Business owners and sales managers frequently debate about whether to invest in an inside sales force, an outside sale force, or some combination of the two. With inside sales, your sales reps visit with customers and prospects via the telephone, email, and internet. They do not leave the inside of your office, hence the name. Outside sales is where your sales representatives visit with customers and prospects at their business locations, outside of your office.
Generally, budget drives the inside vs. outside sales force decision. Since inside sales reps incur no travel and entertainment expenses, companies with small or limited sales budgets often start with an inside sales force. They view this as a practical trade-off. However, there are variables to consider which may dictate that an outside sales team is a better investment for your business.

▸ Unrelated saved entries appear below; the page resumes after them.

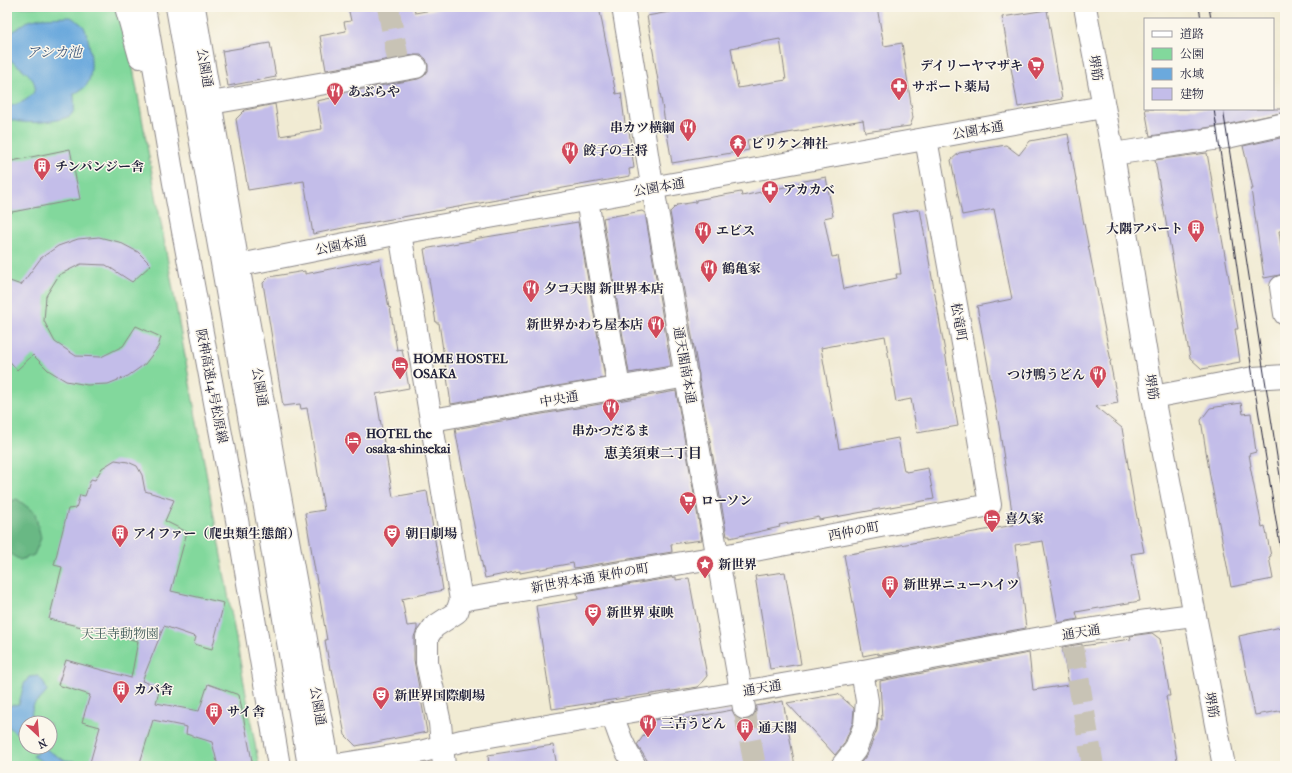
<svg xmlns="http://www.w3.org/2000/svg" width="1292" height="773" viewBox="0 0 1292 773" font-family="'IM FELL French Canon','Noto Serif JP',serif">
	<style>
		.green { fill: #82d89c; stroke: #527d6c; fill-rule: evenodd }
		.forest { fill: #69b884; stroke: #466d60 }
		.water { fill: #6ba9dd; stroke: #46668c }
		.building { fill: #c3bde9; fill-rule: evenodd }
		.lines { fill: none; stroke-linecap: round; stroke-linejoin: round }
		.street-tunnel { stroke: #c8c3b5; stroke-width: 22; stroke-dasharray: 22 11; stroke-linecap: butt }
		.secondary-tunnel { stroke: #c8c3b5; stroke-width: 22; stroke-dasharray: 22 11; stroke-linecap: butt }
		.street-casing { stroke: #8a8687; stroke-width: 24 }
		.secondary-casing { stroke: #8a8687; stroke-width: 24 }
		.highway-casing { stroke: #8a8687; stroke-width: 24 }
		.street { stroke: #fff; stroke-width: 22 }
		.secondary { stroke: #fff; stroke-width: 22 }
		.highway { stroke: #fff; stroke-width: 22 }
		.tram { stroke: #22223b; stroke-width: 1 }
		.labels { text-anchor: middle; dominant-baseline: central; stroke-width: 3; stroke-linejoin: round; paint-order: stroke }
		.poi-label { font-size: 13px; font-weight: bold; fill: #22223b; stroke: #fbf7ec; text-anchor: start }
		.street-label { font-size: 13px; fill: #22223b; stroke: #fbf7ec }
		.park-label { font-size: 13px; fill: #3f5958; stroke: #fbf7ec }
		.water-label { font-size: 14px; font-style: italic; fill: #3f587c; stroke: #fbf7ec }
		.neighbourhood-label { font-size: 14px; font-weight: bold; fill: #22223b; stroke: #fbf7ec }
	</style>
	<rect width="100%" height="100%" fill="#fbf7ec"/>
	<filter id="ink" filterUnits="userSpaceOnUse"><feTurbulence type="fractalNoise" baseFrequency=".025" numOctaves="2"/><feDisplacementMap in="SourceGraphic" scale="8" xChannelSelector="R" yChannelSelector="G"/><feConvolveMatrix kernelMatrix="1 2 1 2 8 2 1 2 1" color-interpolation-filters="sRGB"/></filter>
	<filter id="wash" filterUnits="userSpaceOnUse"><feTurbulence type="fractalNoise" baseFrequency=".012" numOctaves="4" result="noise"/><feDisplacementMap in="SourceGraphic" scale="16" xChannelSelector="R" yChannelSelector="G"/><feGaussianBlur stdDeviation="0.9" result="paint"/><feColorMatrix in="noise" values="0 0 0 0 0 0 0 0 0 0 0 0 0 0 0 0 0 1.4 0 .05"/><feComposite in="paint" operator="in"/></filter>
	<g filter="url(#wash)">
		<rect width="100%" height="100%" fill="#f1ebd3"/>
		<path class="green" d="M7,7H122L259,766H7ZM26,723H50V747H26Z"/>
		<polygon class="forest" points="17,499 35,513 41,538 34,555 20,560 7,552 7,503"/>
		<g class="water">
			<path d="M71,17C75,20 81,23 84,27C90,39 96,77 85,87C82,90 77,92 74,94C74,101 76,110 71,115C62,122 23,125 12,120C10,120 8,118 7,117V108C12,105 19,104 24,101C51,85 21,68 7,58V36L28,21L41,18Z"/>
			<path d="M38,676L43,681L47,690C43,699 41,697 35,703C31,708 31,717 32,723H26V736C6,730 7,726 7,706L19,704L24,684L29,677Z"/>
			<polygon points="40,747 45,747 47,750 64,760 75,761 74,766 50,766 33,756 37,753"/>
		</g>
		<g id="blocks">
			<g class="building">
				<polygon points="348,7 414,7 415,13 448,7 599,7 616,94 621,93 626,131 629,130 634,168 629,169 630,176 358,225 313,234 304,181 248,190 236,119 245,110 275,104 280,136 322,129 317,101 331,98 330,95 418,79 424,76 428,71 428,65 426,59 421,55 414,55 326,70 320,36 346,31 344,22 351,21"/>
				<path d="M697,7H877L884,46L902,43L913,118L910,126L865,132L863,120L747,140L749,150L672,163L647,16ZM780,39L786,80L738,88L731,48Z"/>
				<polygon points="1047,10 1062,99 1018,107 1002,17"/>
				<polygon points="270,43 276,77 228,86 222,51"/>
				<polygon points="1145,109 1285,109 1285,112 1225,125 1150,136"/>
				<polygon points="1068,134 1083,219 1111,361 1110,362 1118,403 1096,407 1122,428 1134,502 1144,552 1131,554 1140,601 1076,612 1078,619 1058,623 1043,541 1015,545 1026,628 878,655 878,653 863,656 844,555 1014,525 999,426 977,306 1012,299 994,209 962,215 951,160 959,153 1006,145 1019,155 1030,141"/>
				<polygon points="1285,137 1285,230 1279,231 1285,274 1264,278 1251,189 1253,189 1243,146"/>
				<polygon points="70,149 80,199 7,213 7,162"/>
				<polygon points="1207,153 1238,329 1235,329 1240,362 1202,369 1190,358 1155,160"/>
				<polygon points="826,177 833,216 824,218 832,257 838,256 844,289 897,278 896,274 901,274 892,214 920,209 958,426 917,433 911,399 896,402 885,336 821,348 839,449 898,438 904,471 906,471 906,472 928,468 934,499 819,520 819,517 779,525 780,527 730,538 730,536 727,536 699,378 699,374 698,370 670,212 677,205 696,202 696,200 741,192 742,196 799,184 799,182"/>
				<polygon points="642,211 645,213 671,366 629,373 603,218"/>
				<polygon points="578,222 605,378 451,404 439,323 436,323 424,249 475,240 474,239"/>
				<polygon points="99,237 119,242 138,252 151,265 132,282 106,265 81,264 59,275 46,296 44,321 55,342 76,356 101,357 123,346 136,326 161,337 158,347 145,364 128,376 108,384 87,385 66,381 48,370 33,355 17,370 7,358 7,280 21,285 41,258 58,246 78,239"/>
				<polygon points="380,259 389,308 390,307 397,350 402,349 409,388 376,394 393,497 427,491 443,590 402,599 407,626 417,625 417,629 414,637 414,660 427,732 356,746 345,735 332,669 330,669 325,640 327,640 305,513 324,510 307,408 301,409 300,404 283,406 263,283 269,277 305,271 305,274"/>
				<polygon points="676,391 702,540 671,544 672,552 574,568 573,563 520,573 520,571 485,578 467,492 455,429"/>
				<polygon points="1241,403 1243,414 1251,413 1256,452 1249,454 1251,466 1250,466 1262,527 1265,526 1271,556 1269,557 1273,579 1231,587 1210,476 1201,420 1210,408"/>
				<polygon points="115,460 128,462 137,466 142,475 145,491 174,500 165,521 187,532 171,591 224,603 212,649 194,644 196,637 164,626 142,681 160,687 156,703 199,711 208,684 239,695 253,766 218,766 212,742 186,734 187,727 153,720 139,766 89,766 100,727 82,722 90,695 58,685 66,660 131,678 138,641 49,619 62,567 54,565 68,509 76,508 80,495 85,496 91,479 95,480 102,468"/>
				<polygon points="785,572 801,664 770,669 755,576"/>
				<polygon points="676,577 676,580 689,578 707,676 698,687 552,709 536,606 578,599 577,593"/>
				<polygon points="1281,627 1285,647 1285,710 1255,715 1239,636"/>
				<polygon points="1152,633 1160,639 1170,696 1166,696 1178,766 858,766 867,755 877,730 878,718 882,720 880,681 1029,653 1033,690 1069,685 1062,647 1082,644 1082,646 1131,639 1130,636"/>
				<polygon points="838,694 854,708 853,722 844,744 835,755 787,703"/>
				<polygon points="783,701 795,766 651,766 637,745 654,720 677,716 673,721 732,710 735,716 739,720 746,720 752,717 756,712 756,706"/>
				<polygon points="553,745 557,766 489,766 488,755"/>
			</g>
		</g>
	</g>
	<g filter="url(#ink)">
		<use href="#blocks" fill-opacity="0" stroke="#8a8687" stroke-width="1"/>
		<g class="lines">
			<g class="street-tunnel">
				<polyline points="388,7 398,59"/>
				<polyline points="1073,647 1093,766"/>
			</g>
			<polyline class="secondary-tunnel" points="744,708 755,766"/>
			<g class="street-casing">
				<g id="street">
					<polyline points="194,7 238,265 329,766"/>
					<polyline points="623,7 635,78 650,173 653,188 741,691"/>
					<polyline points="211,103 416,67"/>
					<polyline points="1113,154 1227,137 1285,124"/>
					<polyline points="587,200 619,388"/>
					<polyline points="400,233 461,600 457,612 434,627 427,637 427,663 440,723 444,766"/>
					<polyline points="250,263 400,233 1103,107"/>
					<polyline points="1285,286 1281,287 1285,314"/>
					<polyline points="432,420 687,376"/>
					<polyline points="461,600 718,557"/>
					<path d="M613,714C617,733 625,750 635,766"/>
					<path d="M330,766L424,751L461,741C595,717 729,695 863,671C973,651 1083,628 1194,615"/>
					<polyline points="842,766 855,750 865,725 867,701 862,671"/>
				</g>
			</g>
			<g class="secondary-casing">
				<g id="secondary">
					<polyline points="1085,7 1113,154 1153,397 1224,766"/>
					<polyline points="1153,397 1253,378 1285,376"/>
					<polyline points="718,557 990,505 964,349 926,139"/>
					<polyline points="741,691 744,708"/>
				</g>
			</g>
			<g class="highway-casing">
				<g id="highway">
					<polyline points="126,7 140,57"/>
					<polyline points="144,7 174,183 240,536 279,766"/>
					<polyline points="177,7 269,530 309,766"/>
				</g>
			</g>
			<use href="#street" class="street"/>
			<use href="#secondary" class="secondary"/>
			<use href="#highway" class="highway"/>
			<g class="tram">
				<polyline points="1199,7 1201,19"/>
				<polyline points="1209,7 1211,19"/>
				<polyline points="1214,109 1253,378 1285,576"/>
				<polyline points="1223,109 1285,508"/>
			</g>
		</g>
	</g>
	<defs>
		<g id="supermarket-pin" transform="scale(0.9)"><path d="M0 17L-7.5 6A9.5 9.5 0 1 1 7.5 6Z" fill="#d1495b" stroke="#fbf7ec"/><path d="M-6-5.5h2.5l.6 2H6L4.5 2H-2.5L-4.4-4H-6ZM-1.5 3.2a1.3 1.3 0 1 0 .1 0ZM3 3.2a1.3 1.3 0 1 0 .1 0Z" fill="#fff"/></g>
		<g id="pharmacy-pin" transform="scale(0.9)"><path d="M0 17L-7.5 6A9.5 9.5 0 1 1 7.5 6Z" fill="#d1495b" stroke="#fbf7ec"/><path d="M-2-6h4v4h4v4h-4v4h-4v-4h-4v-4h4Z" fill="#fff"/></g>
		<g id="restaurant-pin" transform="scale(0.9)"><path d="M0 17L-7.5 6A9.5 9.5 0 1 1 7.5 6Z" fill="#d1495b" stroke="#fbf7ec"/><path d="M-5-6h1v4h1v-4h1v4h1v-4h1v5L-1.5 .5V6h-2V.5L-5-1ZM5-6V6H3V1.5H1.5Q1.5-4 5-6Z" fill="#fff"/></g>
		<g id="temple-pin" transform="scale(0.9)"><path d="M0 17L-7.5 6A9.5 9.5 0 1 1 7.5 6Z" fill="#d1495b" stroke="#fbf7ec"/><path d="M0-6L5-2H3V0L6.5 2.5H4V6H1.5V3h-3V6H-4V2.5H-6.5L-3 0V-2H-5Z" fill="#fff"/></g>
		<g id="building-pin" transform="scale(0.9)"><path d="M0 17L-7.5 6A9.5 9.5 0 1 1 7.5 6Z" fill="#d1495b" stroke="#fbf7ec"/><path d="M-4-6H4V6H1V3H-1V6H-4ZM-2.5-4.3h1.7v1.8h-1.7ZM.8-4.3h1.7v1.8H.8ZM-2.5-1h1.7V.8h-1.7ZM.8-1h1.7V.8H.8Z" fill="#fff"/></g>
		<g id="hotel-pin" transform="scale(0.9)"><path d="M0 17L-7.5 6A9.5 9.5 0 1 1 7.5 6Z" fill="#d1495b" stroke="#fbf7ec"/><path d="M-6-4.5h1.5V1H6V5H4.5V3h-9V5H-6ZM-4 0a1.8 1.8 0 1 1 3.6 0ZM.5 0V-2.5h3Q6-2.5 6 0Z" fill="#fff"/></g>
		<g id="theatre-pin" transform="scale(0.9)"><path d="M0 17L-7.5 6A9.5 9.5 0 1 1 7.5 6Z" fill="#d1495b" stroke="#fbf7ec"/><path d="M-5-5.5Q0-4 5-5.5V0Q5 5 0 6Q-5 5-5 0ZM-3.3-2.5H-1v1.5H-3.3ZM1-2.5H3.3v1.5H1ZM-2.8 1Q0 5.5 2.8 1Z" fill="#fff"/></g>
		<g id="sight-pin" transform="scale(0.9)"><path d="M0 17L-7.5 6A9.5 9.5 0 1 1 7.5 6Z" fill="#d1495b" stroke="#fbf7ec"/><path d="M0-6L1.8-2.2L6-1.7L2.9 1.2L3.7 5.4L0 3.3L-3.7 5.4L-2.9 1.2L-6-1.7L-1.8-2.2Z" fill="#fff"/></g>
	</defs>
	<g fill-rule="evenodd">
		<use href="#supermarket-pin" x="1036" y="65"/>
		<use href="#pharmacy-pin" x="899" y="86"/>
		<use href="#restaurant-pin" x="335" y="91"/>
		<use href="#restaurant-pin" x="688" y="127"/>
		<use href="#temple-pin" x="738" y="143"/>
		<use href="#restaurant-pin" x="570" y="150"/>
		<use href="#building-pin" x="42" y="166"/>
		<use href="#pharmacy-pin" x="770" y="189"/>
		<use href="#building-pin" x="1196" y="228"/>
		<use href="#restaurant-pin" x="703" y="230"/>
		<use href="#restaurant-pin" x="709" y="268"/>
		<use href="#restaurant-pin" x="531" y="288"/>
		<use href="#restaurant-pin" x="656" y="324"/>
		<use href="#hotel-pin" x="400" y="365"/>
		<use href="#restaurant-pin" x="1098" y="374"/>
		<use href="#restaurant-pin" x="611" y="407"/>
		<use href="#hotel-pin" x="353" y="440"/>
		<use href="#supermarket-pin" x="688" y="500"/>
		<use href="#hotel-pin" x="992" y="518"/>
		<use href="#building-pin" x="120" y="533"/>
		<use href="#theatre-pin" x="392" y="533"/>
		<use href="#sight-pin" x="705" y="564"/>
		<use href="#building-pin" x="890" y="584"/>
		<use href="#theatre-pin" x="593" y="612"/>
		<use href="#building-pin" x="121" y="689"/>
		<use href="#theatre-pin" x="381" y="695"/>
		<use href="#building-pin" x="214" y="711"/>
		<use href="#restaurant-pin" x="648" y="723"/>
		<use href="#building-pin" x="745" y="727"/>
	</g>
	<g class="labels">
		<g class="poi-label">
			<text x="1023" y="65" text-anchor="end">デイリーヤマザキ</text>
			<text x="912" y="86">サポート薬局</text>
			<text x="348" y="91">あぶらや</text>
			<text x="675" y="127" text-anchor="end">串カツ横綱</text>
			<text x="751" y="143">ビリケン神社</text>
			<text x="583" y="150">餃子の王将</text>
			<text x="55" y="166">チンパンジー舎</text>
			<text x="783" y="189">アカカベ</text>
			<text x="1183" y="228" text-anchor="end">大隅アパート</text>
			<text x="716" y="230">エビス</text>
			<text x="722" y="268">鶴亀家</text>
			<text x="544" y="288">夕コ天閣 新世界本店</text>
			<text x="643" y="324" text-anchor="end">新世界かわち屋本店</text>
			<text x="413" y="358">HOME HOSTEL<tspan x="413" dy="15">OSAKA</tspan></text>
			<text x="1085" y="374" text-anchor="end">つけ鴨うどん</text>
			<text x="611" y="430" text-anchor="middle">串かつだるま</text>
			<text x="366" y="433">HOTEL the<tspan x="366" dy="15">osaka-shinsekai</tspan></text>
			<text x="701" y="500">ローソン</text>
			<text x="1005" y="518">喜久家</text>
			<text x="133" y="533">アイファー（爬虫類生態館）</text>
			<text x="405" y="533">朝日劇場</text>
			<text x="718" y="564">新世界</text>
			<text x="903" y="584">新世界ニューハイツ</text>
			<text x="606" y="612">新世界 東映</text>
			<text x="134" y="689">カバ舎</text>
			<text x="394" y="695">新世界国際劇場</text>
			<text x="227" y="711">サイ舎</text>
			<text x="661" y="723">三吉うどん</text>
			<text x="758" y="727">通天閣</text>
		</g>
		<g class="street-label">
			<text transform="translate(205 68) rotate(80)">公園通</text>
			<text transform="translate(1096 68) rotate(80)">堺筋</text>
			<text transform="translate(978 130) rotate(-10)">公園本通</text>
			<text transform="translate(659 187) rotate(-10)">公園本通</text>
			<text transform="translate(341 245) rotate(-11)">公園本通</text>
			<text transform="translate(959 322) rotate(80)">松竜町</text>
			<text transform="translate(685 365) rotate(80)">通天閣南本通</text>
			<text transform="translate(212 386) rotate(79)">阪神高速14号松原線</text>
			<text transform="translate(260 387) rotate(80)">公園通</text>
			<text transform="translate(1152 387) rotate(80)">堺筋</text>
			<text transform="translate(559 399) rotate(-10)">中央通</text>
			<text transform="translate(854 531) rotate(-11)">西仲の町</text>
			<text transform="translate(590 578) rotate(-10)">新世界本通 東仲の町</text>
			<text transform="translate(1081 632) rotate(-9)">通天通</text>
			<text transform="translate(762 688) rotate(-10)">通天通</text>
			<text transform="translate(1212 705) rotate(79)">堺筋</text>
			<text transform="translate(318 706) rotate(80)">公園通</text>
		</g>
		<g class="park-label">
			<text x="120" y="633">天王寺動物園</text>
		</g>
		<g class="water-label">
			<text x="54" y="52">アシカ池</text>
		</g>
		<g class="neighbourhood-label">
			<text x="653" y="453">恵美須東二丁目</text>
		</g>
	</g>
	<rect width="1292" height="773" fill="none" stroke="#fbf7ec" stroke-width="24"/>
	<rect x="1144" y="18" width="130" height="92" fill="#fbf7ec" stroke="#a4a2a5"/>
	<rect x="1152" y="31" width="20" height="6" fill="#ffffff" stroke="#a4a2a5"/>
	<text x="1180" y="38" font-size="12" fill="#22223b">道路</text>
	<rect x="1152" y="48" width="20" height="12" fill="#82d89c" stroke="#a4a2a5"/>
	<text x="1180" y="58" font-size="12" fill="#22223b">公園</text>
	<rect x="1152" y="68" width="20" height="12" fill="#6ba9dd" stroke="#a4a2a5"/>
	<text x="1180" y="78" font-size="12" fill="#22223b">水域</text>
	<rect x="1152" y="88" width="20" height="12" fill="#c3bde9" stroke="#a4a2a5"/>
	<text x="1180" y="98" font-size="12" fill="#22223b">建物</text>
	<g transform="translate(38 735) rotate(154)"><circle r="19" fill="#fbf7ec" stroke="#a4a2a5"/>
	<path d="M0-3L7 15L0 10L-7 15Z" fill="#d1495b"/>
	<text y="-6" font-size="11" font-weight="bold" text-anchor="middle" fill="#22223b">N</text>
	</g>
</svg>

Consider the variables in this table to determine whether your company is better off with an inside sales team, an outside sales team, or a combination of the two. A combination of inside and outside sales is generally preferred when you have a mix of variables that sometimes lean towards inside sales and sometimes towards outside sales. We’ll discuss more of that later.
Inside Sales | Outside Sales | |
Product or Service Cost | Low | High |
Customer’s Perception of Product Value | Low – Medium | Medium – High |
Product Complexity | Low | Medium – High |
Transaction Size | Small | Medium – Large |
Product Margin | Small | Large |
Target Geography | Wide (long distances) | Narrow (close by) |
Product or Service Cost
If your product cost is low relative to your customers’ budget, or if your product is a commodity, then an inside sales team may be a very effective channel to sell to your customers. However, if your product has a high price tag, customers may want the reassurance of face-to-face contact with your company. In these situations, outside sales may not only be preferred, but necessary.
Customer’s Perception of Product Value
Even when your product cost is low, if the customer’s perception of the product’s risk or value is high, you may be better off employing an outside sales team. Shear bolts used in turbines are a good example. The bolts themselves cost only a few dollars apiece. However, if they fail to perform to specification, they may ultimately cost your customer hundreds of thousands of dollars in downtime and repairs. The risk/cost ratio is high. In cases like this, you’re much better off developing a personal, face-to-face relationship with your customer.
Product Complexity
Complex products or new applications for products can be intimidating to customers and prospects. These situations often require the careful direction and reassurance that an outside sales representative delivers. Inside sales reps can handle more complicated sales, especially using video demonstrations that are available via the Internet. However, inside sales calls generally take longer to close than face-to-face sales calls.
Transaction Size
Inside sales teams can be very effective in identifying, qualifying, and closing relatively small transactions – from a few dollars to a few thousand dollars in size. Dell Computer demonstrated this very clearly in the personal computer market. However, when transactions are larger in size, whether by dollar amount or number of units that add up to a large dollar amount, customers prefer the relationships and commitment provided by outside sales representatives.
Product Margin
When your product generates a large profit margin for your company, you want to eliminate as many obstacles as possible to making the sale. In these situations, face-to-face contact and personal relationships can go a long way to closing the sale efficiently.
Target Geography
If your company serves a large geographical area, involving an entire continent, multiple time zones or the world, you may find it necessary to employ an inside sales force. Sometimes it is not logistically feasible to cover your target market with outside sales representatives. Inside sales representatives can cover extensive geographies, time zones and cultures from one central location.
Combination Approach
If you need to have outside sales representatives covering a wide geography, consider supplementing them with an inside sales team. The inside sales reps can generate leads, qualify opportunities and nurture leads. This allows the outside sales reps to focus on key opportunities and imminent deals. After deals are closed by the outside sales team, inside sales reps can maintain customer contact to ensure that your operations team quickly identifies and resolves customer satisfaction issues.
Inside sales teams and outside sales teams each have their own niche in which they work well. However, try not to view the decision as “either/or.” As your business grows, you will find that a combination of inside and outside sales teams can work well together, complement each other and allow your business to grow faster.
In my experience, I have used inside sales reps to close deals with short sales cycles. These transactions typically involve low cost, commodity-like products. I complemented my inside sales team with outside reps that develop key account relationships. I also used inside sales teams to develop opportunities early in the sales cycle with a hand-off to an outside sales rep. During the key decision-making period, when the customer needs personal contact and during the proposal development period, my outside sales teams were closely involved with the sale. After the sale and product/service delivery, the inside sale rep followed up with the customer.
When you have multiple sales reps working together on the same transactions, make sure you clearly define each rep’s role and how each rep will be compensated for his or her contribution. This helps ensure cooperation across your sales team.